Picture Plane – another hand
Practice, practice, practice. I can focus on getting confident with my lines, angles, and details. Using the picture plane allows me to focus on seeing my three-dimension hand in two dimensions. I can disconnect from the hand and fingers and focus on the lines, space, and negative space.
Good practice sketch.
Picture Plane Practice - Hand
This is another hand sketch with the picture plane. Practice brings repetition, and I enjoy focusing on the lines, angles, and negative space, not that I am drawing a hand. It works as I focus on using my right brain and excusing my left dominant brain.
Enjoy
Another Upside-Down Man
Today’s sketch was another where you look at the image upside down. This exercise from the book Drawing on the Right Side of Brain reduces mental conflict. Drawing upside down uses the gap between recognition (knowing you are drawing a man) and drawing upside down, so you focus on lines, angles, and circles. In other words, use the right side of your brain.
This Drawing is from page 53 of Drawing on the Right Side of Brain and is by Pablo Picasso of the Russian Composer Igor Stravinsky.
It was enjoyable, and I focused on the lines and angles, not calling out a head, face, or hands. It works.
The Bike
Interesting how difficult it is to describe or draw something from memory. We have seen thousands of bikes, but sketching a bike from memory is complex. Remembering all the essential details is hard. This is true for many things we try and do from memory.

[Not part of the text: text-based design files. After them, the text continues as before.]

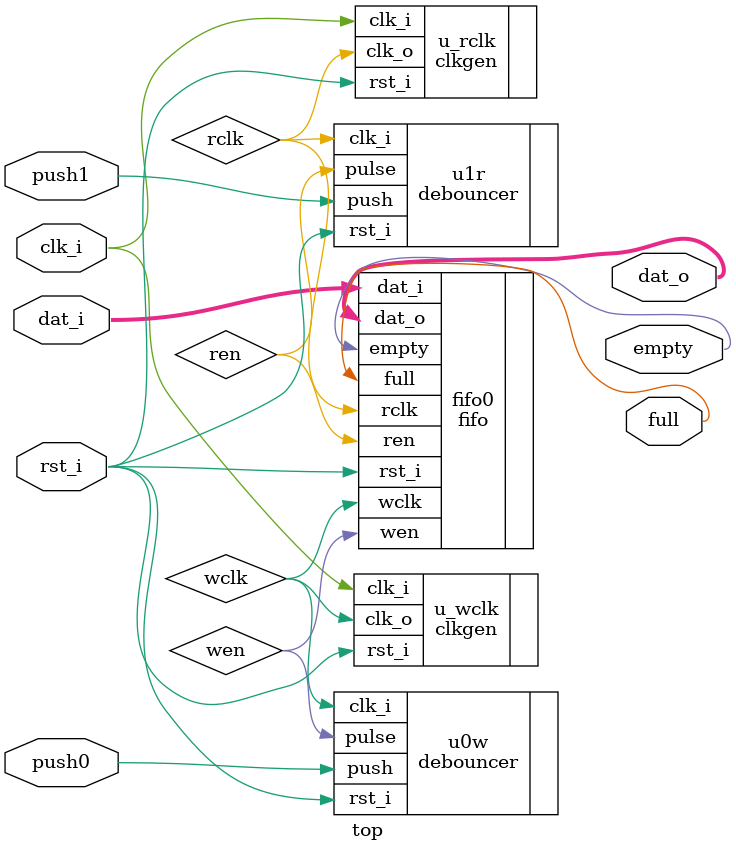
<source format=v>
/*
 Top Module for FPGA testing
*/ 

module top(/*AUTOARG*/
   // Outputs
   full, empty, dat_o,
   // Inputs
   rst_i, push1, push0, dat_i, clk_i
   );

   /*AUTOINPUT*/
   // Beginning of automatic inputs (from unused autoinst inputs)
   input		clk_i;			// To u_wclk of clkgen.v, ...
   input [DW-1:0]	dat_i;			// To fifo0 of fifo.v
   input		push0;			// To u0w of debouncer.v
   input		push1;			// To u1r of debouncer.v
   input		rst_i;			// To fifo0 of fifo.v, ...
   // End of automatics
   /*AUTOOUTPUT*/
   // Beginning of automatic outputs (from unused autoinst outputs)
   output [DW-1:0]	dat_o;			// From fifo0 of fifo.v
   output		empty;			// From fifo0 of fifo.v
   output		full;			// From fifo0 of fifo.v
   // End of automatics

   /*AUTOWIRE*/
   // Beginning of automatic wires (for undeclared instantiated-module outputs)
   wire			rclk;			// From u_rclk of clkgen.v
   wire			ren;			// From u1r of debouncer.v
   wire			wclk;			// From u_wclk of clkgen.v
   wire			wen;			// From u0w of debouncer.v
   // End of automatics

   parameter DW = 4;// Data Width 
   parameter AW = 2; // Address Width. FIFO DEPTH = 2^AW

   parameter CLKIN = 50;
   parameter wclk_CLKOUT = 25;
   parameter rclk_CLKOUT = 12.5;
   parameter w_n = 17;
   parameter r_n = 16;
   

   fifo #(/*AUTOINSTPARAM*/
	  // Parameters
	  .DW				(DW),
	  .AW				(AW))
   fifo0 (/*AUTOINST*/
	  // Outputs
	  .full				(full),
	  .dat_o			(dat_o[DW-1:0]),
	  .empty			(empty),
	  // Inputs
	  .dat_i			(dat_i[DW-1:0]),
	  .wclk				(wclk),
	  .wen				(wen),
	  .rclk				(rclk),
	  .ren				(ren),
	  .rst_i			(rst_i));
  
   clkgen #(/*AUTOINSTPARAM*/
	    // Parameters
	    .CLKIN			(CLKIN),		 // Templated
	    .CLKOUT			(wclk_CLKOUT))		 // Templated
   u_wclk (/*AUTOINST*/
	   // Outputs
	   .clk_o			(wclk),			 // Templated
	   // Inputs
	   .clk_i			(clk_i),		 // Templated
	   .rst_i			(rst_i));		 // Templated

   clkgen #(/*AUTOINSTPARAM*/
	    // Parameters
	    .CLKIN			(CLKIN),		 // Templated
	    .CLKOUT			(rclk_CLKOUT))		 // Templated
   u_rclk (/*AUTOINST*/
	   // Outputs
	   .clk_o			(rclk),			 // Templated
	   // Inputs
	   .clk_i			(clk_i),		 // Templated
	   .rst_i			(rst_i));		 // Templated
  
   debouncer #(/*AUTOINSTPARAM*/
	       // Parameters
	       .n			(w_n))			 // Templated
   u0w (/*AUTOINST*/
	// Outputs
	.pulse				(wen),			 // Templated
	// Inputs
	.clk_i				(wclk),			 // Templated
	.rst_i				(rst_i),		 // Templated
	.push				(push0));		 // Templated

   debouncer #(/*AUTOINSTPARAM*/
	       // Parameters
	       .n			(r_n))			 // Templated
   u1r (/*AUTOINST*/
	// Outputs
	.pulse				(ren),			 // Templated
	// Inputs
	.clk_i				(rclk),			 // Templated
	.rst_i				(rst_i),		 // Templated
	.push				(push1));		 // Templated
  

endmodule // fifo

// Local Variables:
// verilog-library-directories:("." "../../rtl/bin2gry/"  "../../rtl/lab/"   "../../rtl/debouncer/")
// verilog-library-files:("")
// End:


   /* clkgen AUTO_TEMPLATE (
    .CLKIN			(CLKIN),
    .CLKOUT			(@"(substring vl-cell-name 2)"_CLKOUT),
    .clk_o			(@"(substring vl-cell-name 2)"),
    .clk_i			(clk_i),
    .rst_i			(rst_i),
    );
    */


   /* debouncer AUTO_TEMPLATE (
    .n			(@"(substring vl-cell-name 2)"_n),
    .pulse			(@"(substring vl-cell-name 2)"en),
    .clk_i			(@"(substring vl-cell-name 2)"clk),
    .rst_i			(rst_i),
    .push			(push@),
    );
    */

</source>
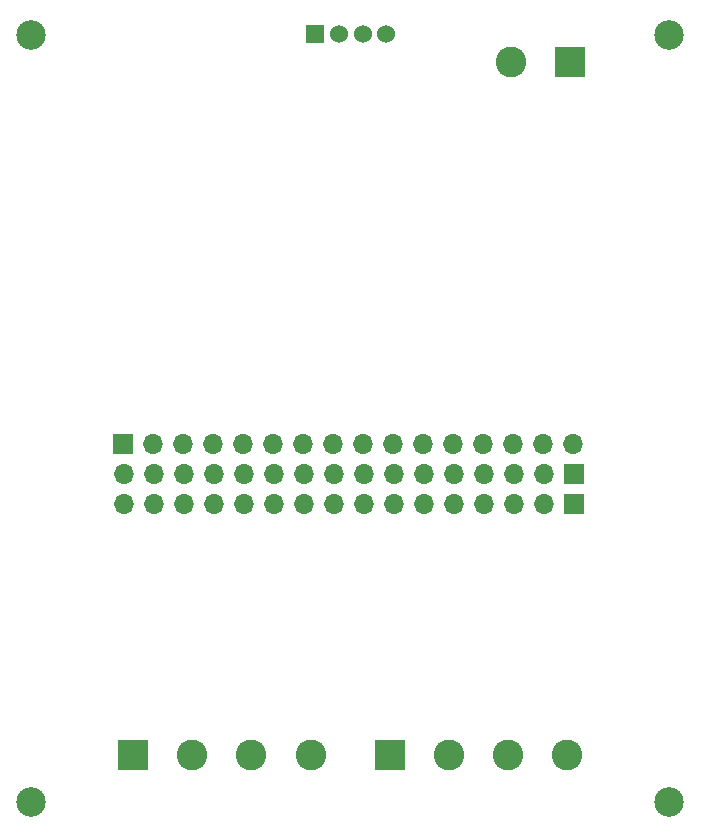
<source format=gbr>
%TF.GenerationSoftware,KiCad,Pcbnew,8.0.3*%
%TF.CreationDate,2024-08-07T13:20:04+02:00*%
%TF.ProjectId,motor_board,6d6f746f-725f-4626-9f61-72642e6b6963,0.1*%
%TF.SameCoordinates,Original*%
%TF.FileFunction,Soldermask,Bot*%
%TF.FilePolarity,Negative*%
%FSLAX46Y46*%
G04 Gerber Fmt 4.6, Leading zero omitted, Abs format (unit mm)*
G04 Created by KiCad (PCBNEW 8.0.3) date 2024-08-07 13:20:04*
%MOMM*%
%LPD*%
G01*
G04 APERTURE LIST*
%ADD10R,1.524000X1.524000*%
%ADD11C,1.524000*%
%ADD12C,2.500000*%
%ADD13R,1.700000X1.700000*%
%ADD14O,1.700000X1.700000*%
%ADD15R,2.600000X2.600000*%
%ADD16C,2.600000*%
G04 APERTURE END LIST*
D10*
%TO.C,J1*%
X127030000Y-54960000D03*
D11*
X129030000Y-54960000D03*
X131030000Y-54960000D03*
X133030000Y-54960000D03*
%TD*%
D12*
%TO.C,H1*%
X157000000Y-55000000D03*
%TD*%
D13*
%TO.C,J8*%
X148905000Y-92240000D03*
D14*
X146365000Y-92240000D03*
X143825000Y-92240000D03*
X141285000Y-92240000D03*
X138745000Y-92240000D03*
X136205000Y-92240000D03*
X133665000Y-92240000D03*
X131125000Y-92240000D03*
X128585000Y-92240000D03*
X126045000Y-92240000D03*
X123505000Y-92240000D03*
X120965000Y-92240000D03*
X118425000Y-92240000D03*
X115885000Y-92240000D03*
X113345000Y-92240000D03*
X110805000Y-92240000D03*
%TD*%
D15*
%TO.C,J4*%
X148630000Y-57320000D03*
D16*
X143630000Y-57320000D03*
%TD*%
D12*
%TO.C,H2*%
X103000000Y-55000000D03*
%TD*%
D15*
%TO.C,J6*%
X133370000Y-116020000D03*
D16*
X138370000Y-116020000D03*
X143370000Y-116020000D03*
X148370000Y-116020000D03*
%TD*%
D15*
%TO.C,J5*%
X111630000Y-116020000D03*
D16*
X116630000Y-116020000D03*
X121630000Y-116020000D03*
X126630000Y-116020000D03*
%TD*%
D12*
%TO.C,H4*%
X103000000Y-120000000D03*
%TD*%
D13*
%TO.C,J9*%
X148905000Y-94780000D03*
D14*
X146365000Y-94780000D03*
X143825000Y-94780000D03*
X141285000Y-94780000D03*
X138745000Y-94780000D03*
X136205000Y-94780000D03*
X133665000Y-94780000D03*
X131125000Y-94780000D03*
X128585000Y-94780000D03*
X126045000Y-94780000D03*
X123505000Y-94780000D03*
X120965000Y-94780000D03*
X118425000Y-94780000D03*
X115885000Y-94780000D03*
X113345000Y-94780000D03*
X110805000Y-94780000D03*
%TD*%
D13*
%TO.C,J7*%
X110780000Y-89680000D03*
D14*
X113320000Y-89680000D03*
X115860000Y-89680000D03*
X118400000Y-89680000D03*
X120940000Y-89680000D03*
X123480000Y-89680000D03*
X126020000Y-89680000D03*
X128560000Y-89680000D03*
X131100000Y-89680000D03*
X133640000Y-89680000D03*
X136180000Y-89680000D03*
X138720000Y-89680000D03*
X141260000Y-89680000D03*
X143800000Y-89680000D03*
X146340000Y-89680000D03*
X148880000Y-89680000D03*
%TD*%
D12*
%TO.C,H3*%
X157000000Y-120000000D03*
%TD*%
M02*

</source>
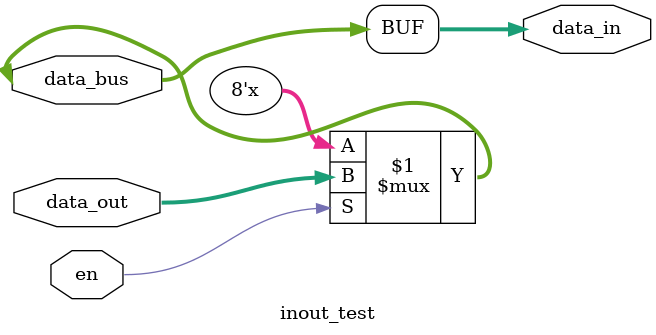
<source format=v>
module inout_test(
    input en,
    input [7:0] data_out,
    inout [7:0] data_bus,
    output reg [7:0] data_in
);
    assign data_bus = en ? data_out : 8'bz;

    always @(*) begin
        data_in = data_bus;
    end
endmodule

</source>
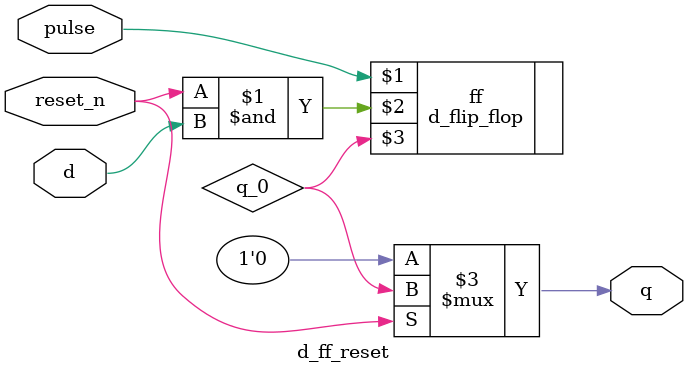
<source format=v>
module d_ff_reset (
    input pulse, reset_n, d,
    output q
);  
    wire q_0;
    d_flip_flop ff(pulse, reset_n & d, q_0);
    assign q = (!reset_n) ? 1'b0 : q_0;
endmodule
</source>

Today’s sketch is a simple bike – from memory. I really had a hard time getting the details – how does the down tube look, do I have brakes, how about the derailleurs…. And I raced bikes.
Another good exercise in slowing down and working through the details, something we can all do; sketching or not.
Another Mug Shot
I enjoy my morning coffee. And as I enjoy sketching in the morning, my morning coffee mug is a great subject. Another Disney mug.